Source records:
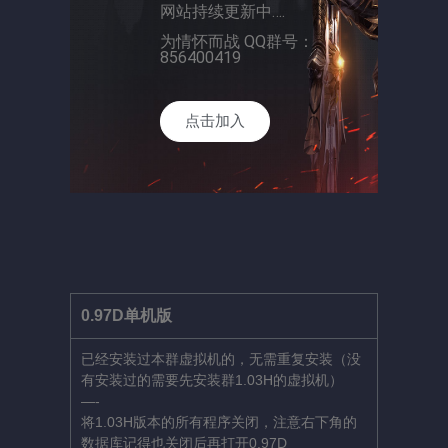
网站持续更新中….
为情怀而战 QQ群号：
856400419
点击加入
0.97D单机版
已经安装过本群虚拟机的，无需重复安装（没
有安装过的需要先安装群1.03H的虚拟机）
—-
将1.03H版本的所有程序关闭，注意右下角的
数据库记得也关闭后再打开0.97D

▶ [What you will do] Exclude the pictures, then retype every record exactly.

▶ [Your solution]
网站持续更新中….
为情怀而战 QQ群号：
856400419
点击加入
0.97D单机版
已经安装过本群虚拟机的，无需重复安装（没
有安装过的需要先安装群1.03H的虚拟机）
—-
将1.03H版本的所有程序关闭，注意右下角的
数据库记得也关闭后再打开0.97D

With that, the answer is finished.